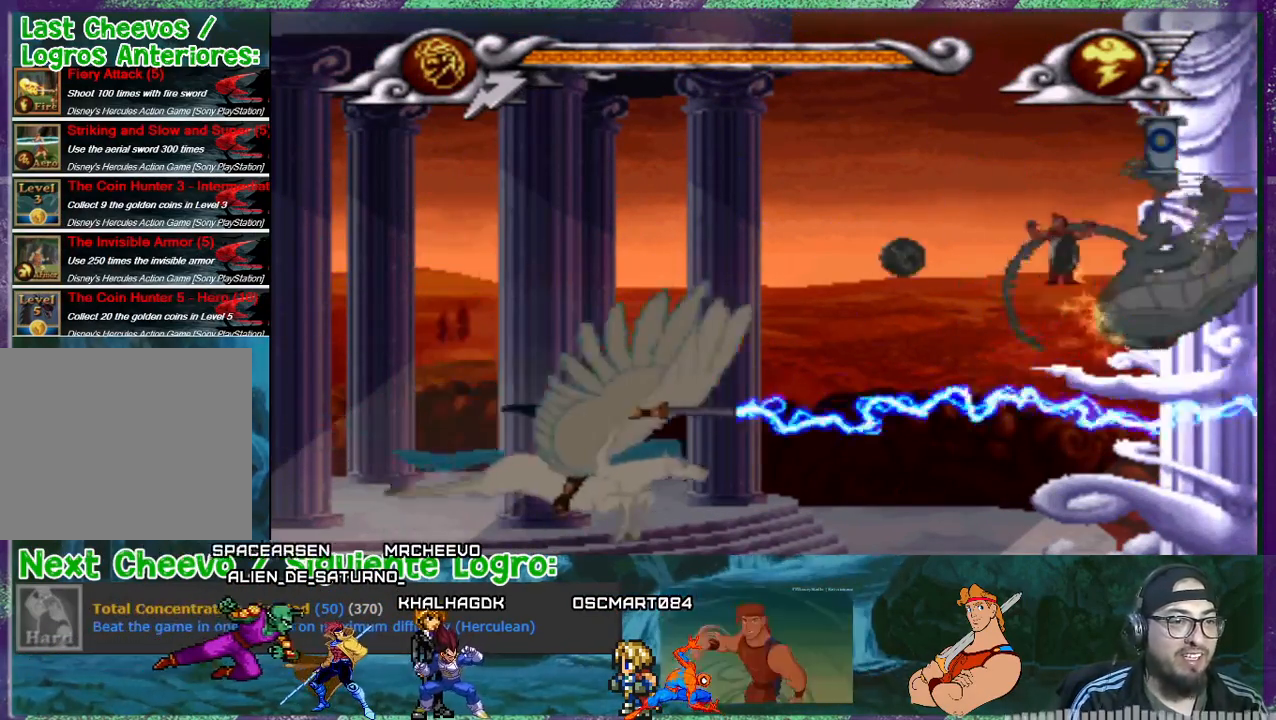
{"buttons": [], "events": [[100, "DPAD_RIGHT", "up"], [100, "SQUARE", "up"], [133, "DPAD_DOWN", "up"]]}
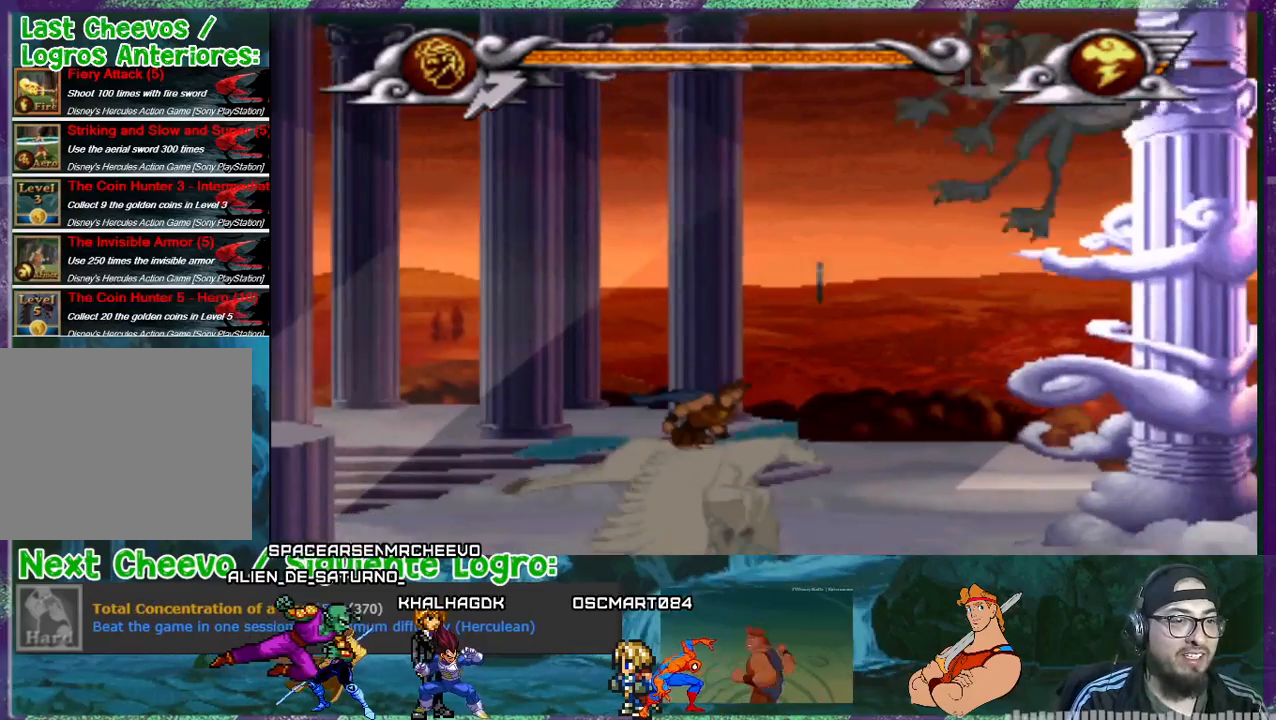
{"buttons": [], "events": [[33, "DPAD_RIGHT", "down"], [267, "DPAD_RIGHT", "up"]]}
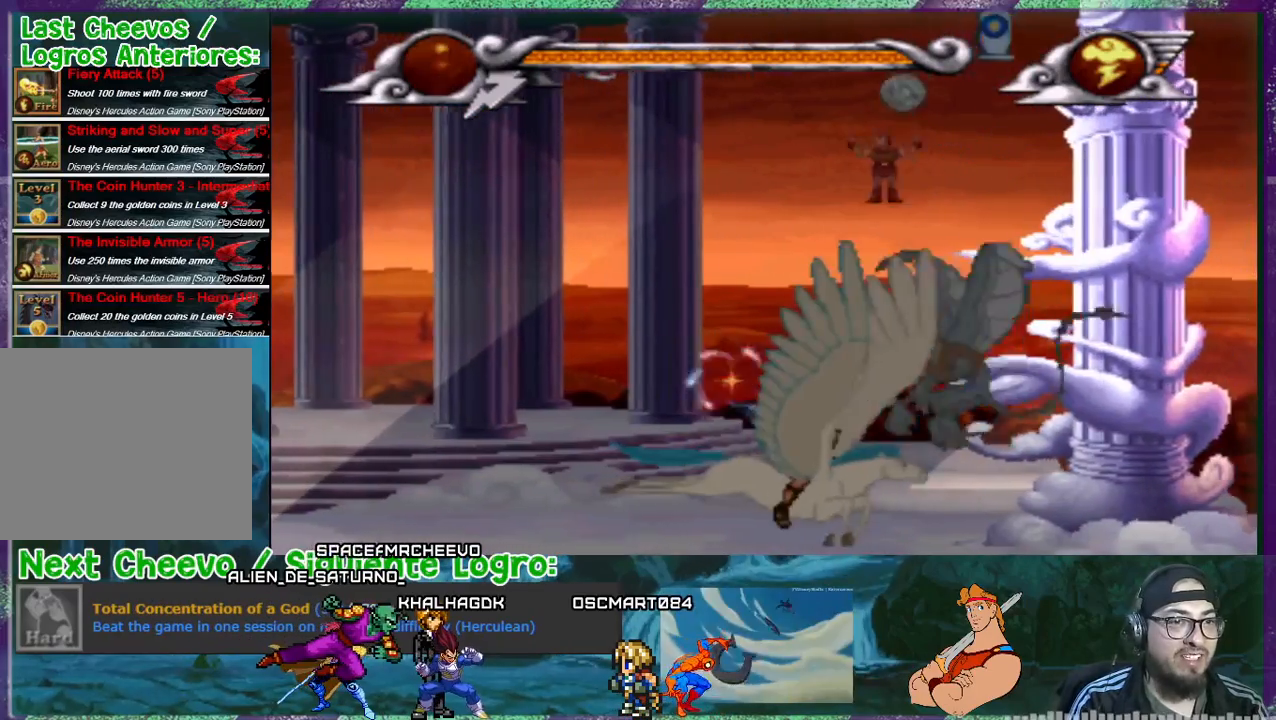
{"buttons": [], "events": [[200, "DPAD_RIGHT", "down"], [233, "DPAD_RIGHT", "up"]]}
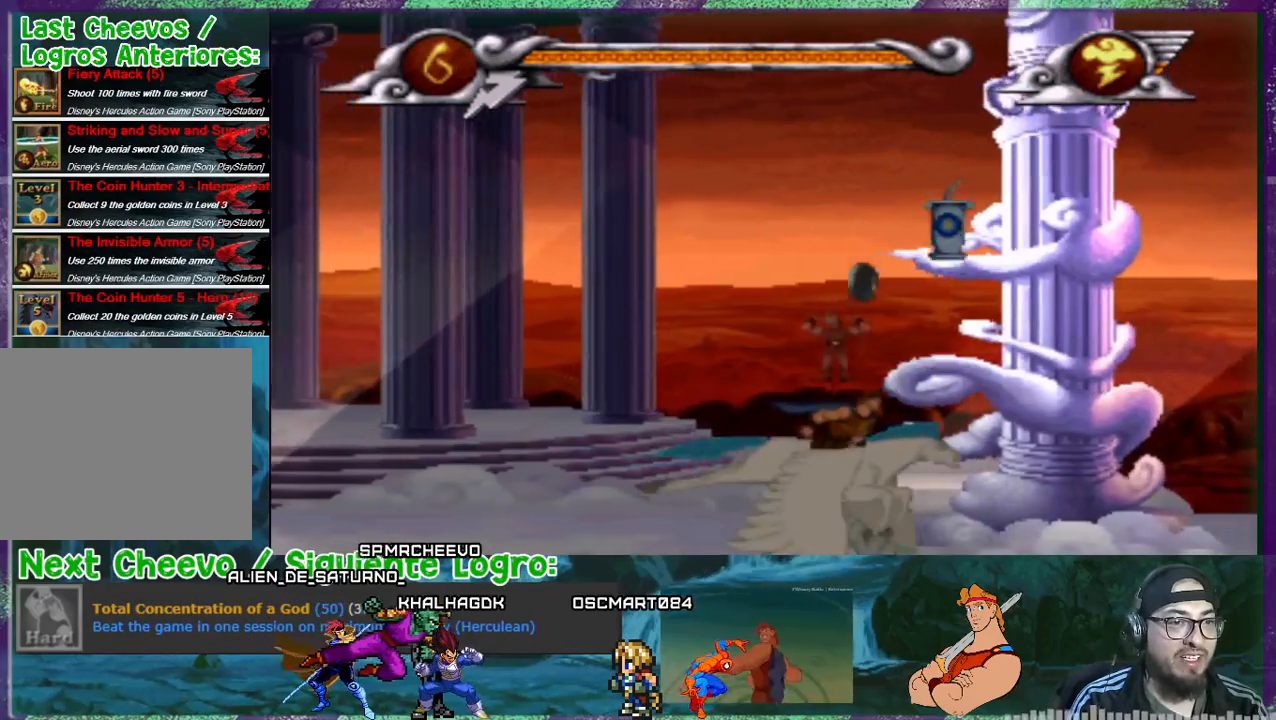
{"buttons": [], "events": [[367, "DPAD_RIGHT", "down"], [501, "DPAD_RIGHT", "up"]]}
* * *
Your objective —
Exactly repeat the data above; the pictures do not belong in your copy.

Written answer —
{"buttons": [], "events": [[100, "DPAD_RIGHT", "up"], [100, "SQUARE", "up"], [133, "DPAD_DOWN", "up"]]}
{"buttons": [], "events": [[33, "DPAD_RIGHT", "down"], [267, "DPAD_RIGHT", "up"]]}
{"buttons": [], "events": [[200, "DPAD_RIGHT", "down"], [233, "DPAD_RIGHT", "up"]]}
{"buttons": [], "events": [[367, "DPAD_RIGHT", "down"], [501, "DPAD_RIGHT", "up"]]}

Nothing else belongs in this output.